How to complete this task >>
Show all lines of the listing that contain the word "SELECT".

Material provided >>
━━━━━━━━

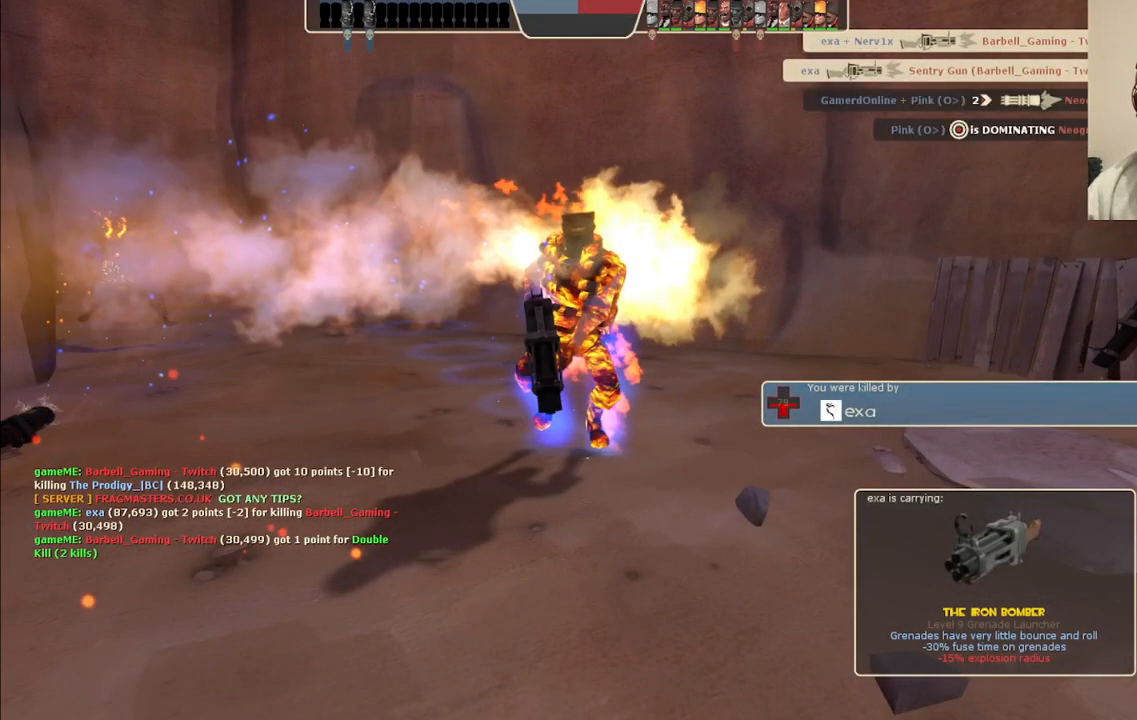
{"dt_ms": 500, "buttons": [], "left_stick": "center", "right_stick": "center", "events": [[50, "SELECT", "down"], [217, "SELECT", "up"]]}
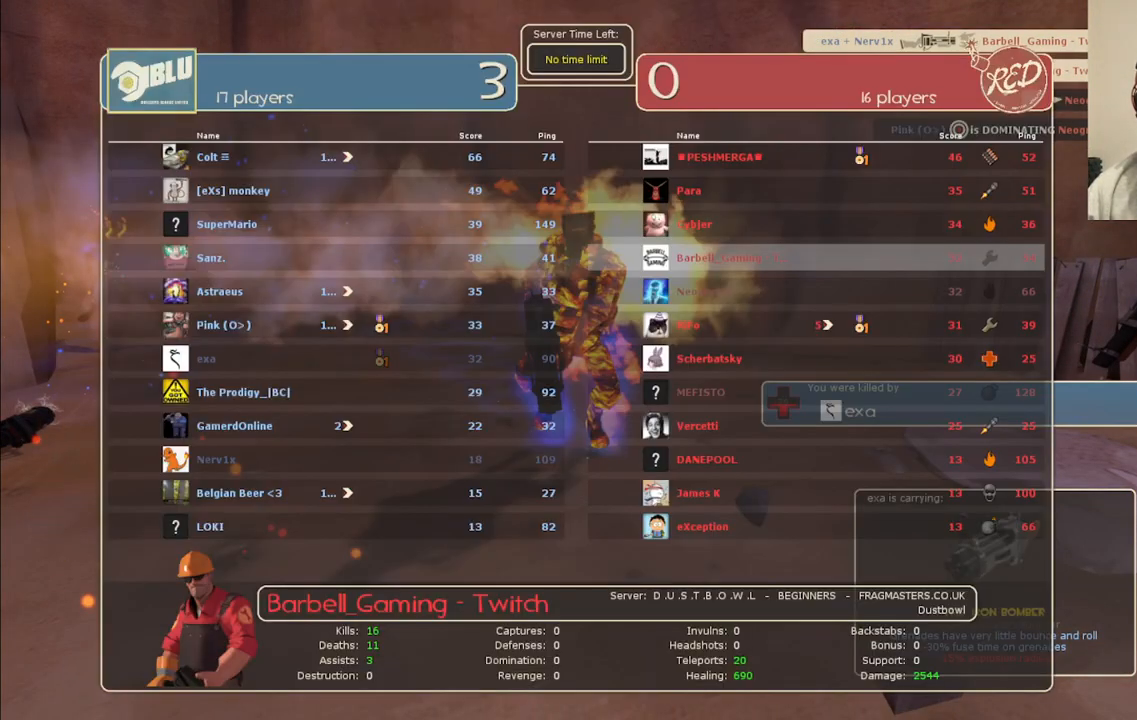
{"dt_ms": 500, "buttons": [], "left_stick": "center", "right_stick": "center", "events": []}
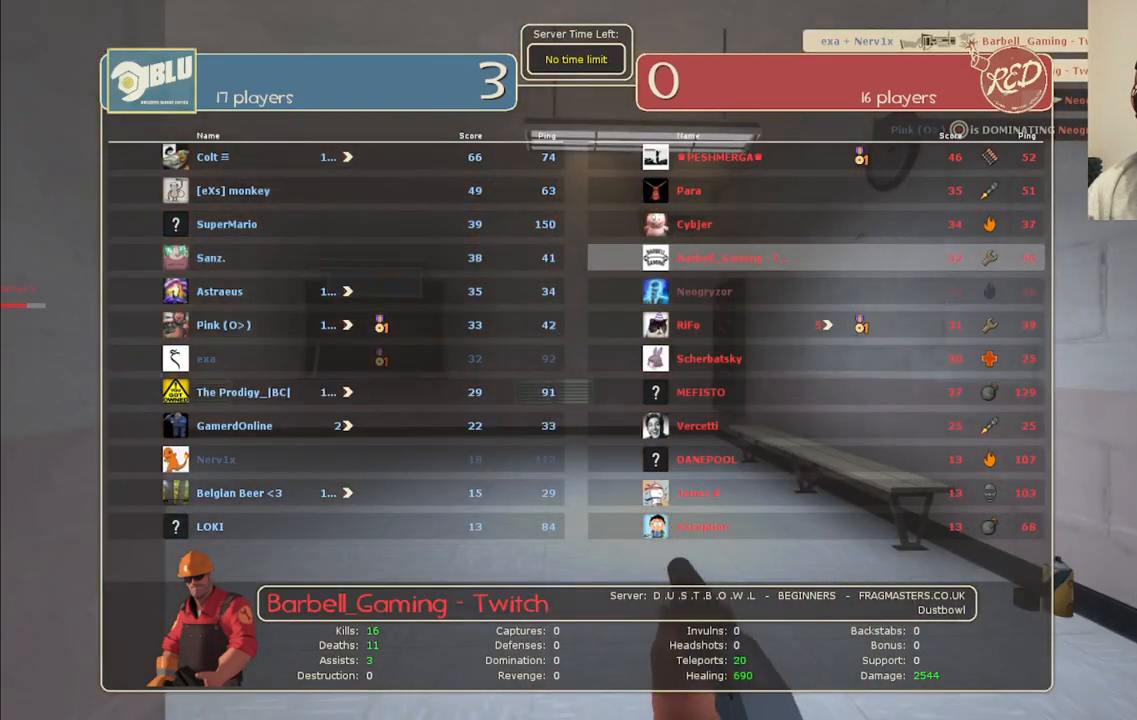
{"dt_ms": 500, "buttons": ["SELECT"], "left_stick": "center", "right_stick": "center", "events": [[433, "SELECT", "down"]]}
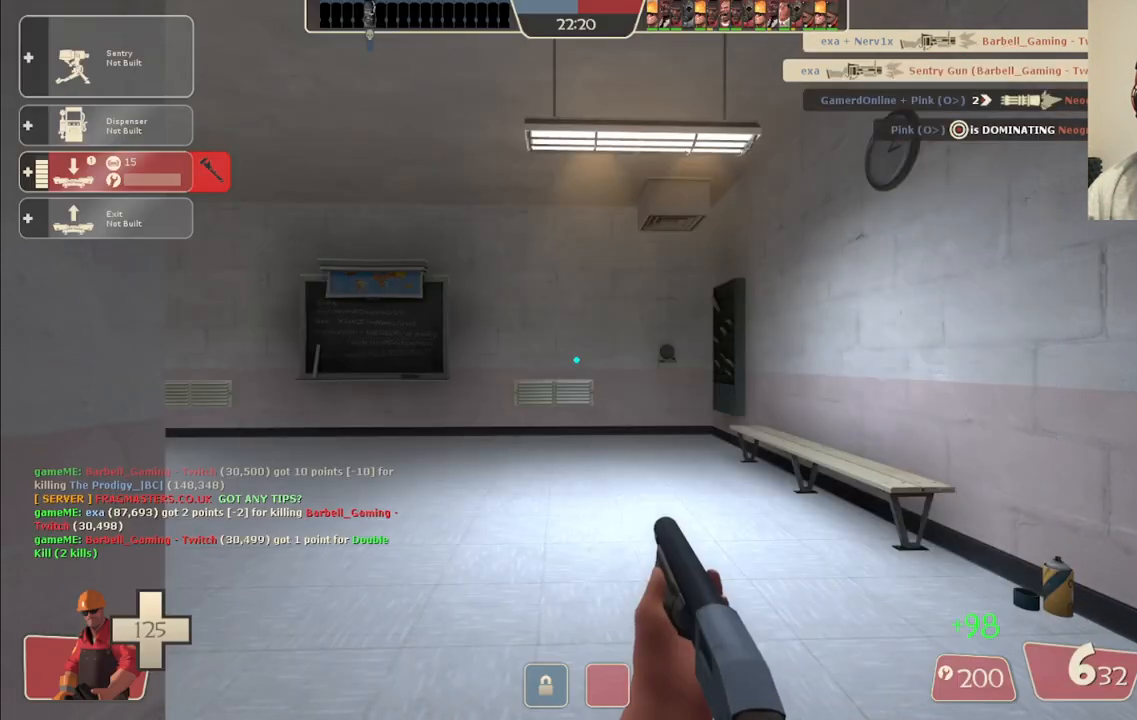
{"dt_ms": 500, "buttons": [], "left_stick": "up", "right_stick": "center", "events": [[17, "SELECT", "up"], [183, "left_stick", "up"], [183, "right_stick", "left"], [317, "right_stick", "center"]]}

━━━━━━━━

Response for this exercise >>
{"dt_ms": 500, "buttons": [], "left_stick": "center", "right_stick": "center", "events": [[50, "SELECT", "down"], [217, "SELECT", "up"]]}
{"dt_ms": 500, "buttons": ["SELECT"], "left_stick": "center", "right_stick": "center", "events": [[433, "SELECT", "down"]]}
{"dt_ms": 500, "buttons": [], "left_stick": "up", "right_stick": "center", "events": [[17, "SELECT", "up"], [183, "left_stick", "up"], [183, "right_stick", "left"], [317, "right_stick", "center"]]}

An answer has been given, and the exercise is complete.